On January 25th I am hosting a workshop called The Unbroken Spirit. It is a workshop designed to explore our beliefs and make them our own through dance, specifically through Flamenco. I will say more about this workshop, and about flamenco, throughout January. Today I want to focus on the concept of spark of genius, and a related Spanish concept, duende.
“I’m a looser!” “I am never going to get this!” “I guess I’m just not cut out for this.”
Sound familiar; this feeling of utter misery and dejection? This belief that I am not going to realize my dreams because I’m just not good enough, or smart enough, or … ?
What if what I realize in my life isn’t entirely about me or because of me? That I personally contribute something to my dreams, and fate – the universe – contributes the rest. What if all I have to do is show up (as Woody Allen says) and be ready? The Greeks and Romans thought so.

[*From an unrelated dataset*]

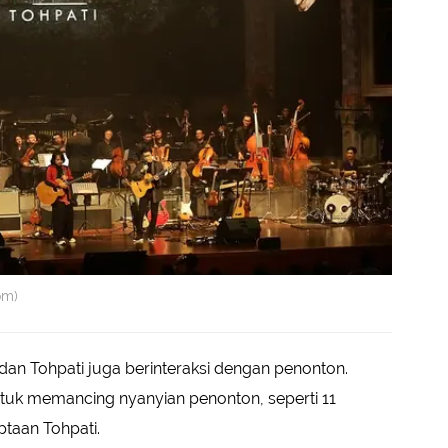
om)
n Tohpati juga berinteraksi dengan penonton.
ntuk memancing nyanyian penonton, seperti 11
ptaan Tohpati.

Elizabeth Gilbert, author of Eat, Pray, Love speaks of the idea of the external genius – or genie – that periodically visits us mortals in her TED talk On Genius. She begins by speaking of the anguish that every creative person goes through in trying to capture those moments of creativity that move us. If we believe that we should be able to capture those moments on demand or at will, this can make us truly miserable. But on the other hand, if we see them as gifts that enlighten and delight, that turn on a light within us, then our misery disappears. It is the difference between “having” a genius and “being” a genius.
We can think of this as a source of divine inspiration that comes into our lives from time to time and leads us to great and wonderful creativity. It is not something we can conjure up or control; it is outside of us. But when it enters our lives, it enriches us and all those around us. It is a universal gift. All we have to do is be open and ready for it when it comes.
Elizabeth went on to give an example of a dancer who, in a rare moment, transcends his or her part and becomes the embodiment of the dance, shining and stopping time, as if “lit up with divinity”. At these times, the spectators would shout God! God! God!, or Allah! Allah! Allah! in honor and recognition of this rare moment. When the Moors settled in Spain, this morphed into what we hear now as Ole! Ole! Ole! during bull fights and flamenco. When a flamenco dancer, singer or guitar player is so inspired, he or she is said to have duende.
Duende means having soul, expressing authenticity with passion and with no apology. In the flamenco world, it is a spirit that temporarily possess us, an essence that shines through us and is more than us. It begins with our own passions and beliefs that are turned into dance and song and music for the eyes and ears of everyone, expressing the spirit or genius, not of that person, but for all people who are touched by it.
What do you strongly believe in? What moves you to express through song or dance or music? Have you ever experienced a moment of genius, or duende?